With every picture left out, give the data below back exactly.

▶ [Extracted material]
== Segment start ==

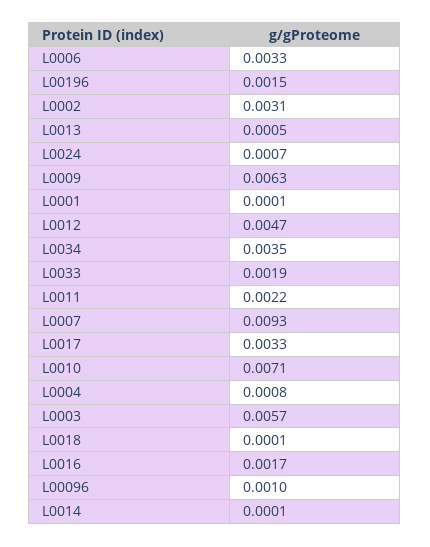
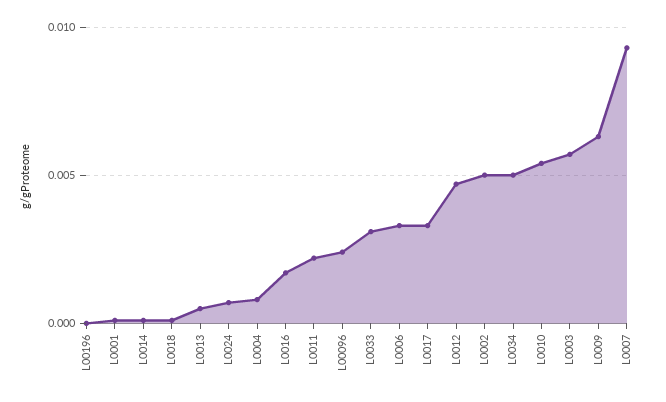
L00196: 0.0015 -> 0
L0002: 0.0031 -> 0.005
L0034: 0.0035 -> 0.005
L0033: 0.0019 -> 0.003
L0010: 0.0071 -> 0.0055
L00096: 0.001 -> 0.0025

== Segment end ==

▶ [Exercise answer]
L00196: 0.0015 -> 0
L0002: 0.0031 -> 0.005
L0034: 0.0035 -> 0.005
L0033: 0.0019 -> 0.003
L0010: 0.0071 -> 0.0055
L00096: 0.001 -> 0.0025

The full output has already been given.